How village head collected N700,000 bribe from bandits, allowed invasion, killing of 30 villagers

When the Katsina State Governor, Dr Umaru Dikko Radda recently described banditry as a business venture for some highly placed individuals in the country, some felt the governor of the Northwestern State was merely exaggerating issues out of context.

But he didn’t stop there as he also said poverty and injustice are major factors fuelling insecurity in the country.

At an interface with Saturday Vanguard sometime in October last year, Dr Radda had said with his newly launched Katsina Community Watch Corps, he was determined to rid the state of banditry.

Recalling how bandits had killed his biological brother, the governor said he wouldn’t spare anyone, including state appointees who connive with Fifth Columnists to destabilize the state.

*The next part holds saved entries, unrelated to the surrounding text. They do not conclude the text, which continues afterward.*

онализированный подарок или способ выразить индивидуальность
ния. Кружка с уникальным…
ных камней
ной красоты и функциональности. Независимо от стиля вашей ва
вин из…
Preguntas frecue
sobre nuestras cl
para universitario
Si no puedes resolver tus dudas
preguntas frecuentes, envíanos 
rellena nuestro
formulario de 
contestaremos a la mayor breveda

He said: “In our efforts, we have come up with the intelligence unit within the Katsina Community Watch Corps. This intelligence unit, even the Corps members don’t know them. The reason for setting it up is to check the excesses of the Corps and also to gather information.

“There are some traditional rulers who are identified and those ones are already under scrutiny. So, we are not sparing anybody even commissioners in my regime, we are not going to spare anybody found to be involved in one criminal activity or the other.

“We are talking about the lives of over 10 million people not one single individual. No single individual is more important than 10 million people or the lives of an innocent person in the village.

“We are trying as much as possible to gather a lot of information together with the intelligence we are getting from the DSS so that we can build a network that we can arrest and prosecute any person found wanting”.

Seven months later when Saturday Vanguard took him up on the issue, the governor who gave an account of his stewardship in the last year, explained how a village head was paid N700,000 by bandits, to allow free access to his village, and the consequent killing of about 30 of his subjects.

He said his administration was fiercely addressing poverty having discovered how it fuels insecurity. According to him, it was disheartening that for as little as N2,000, some persons would volunteer information to bandits about their neighbours or relatives.

On the village head, the governor said; “I will say yes, that we have arrested a village head in Guga village in Bakori local government of the state because of his involvement with the bandits.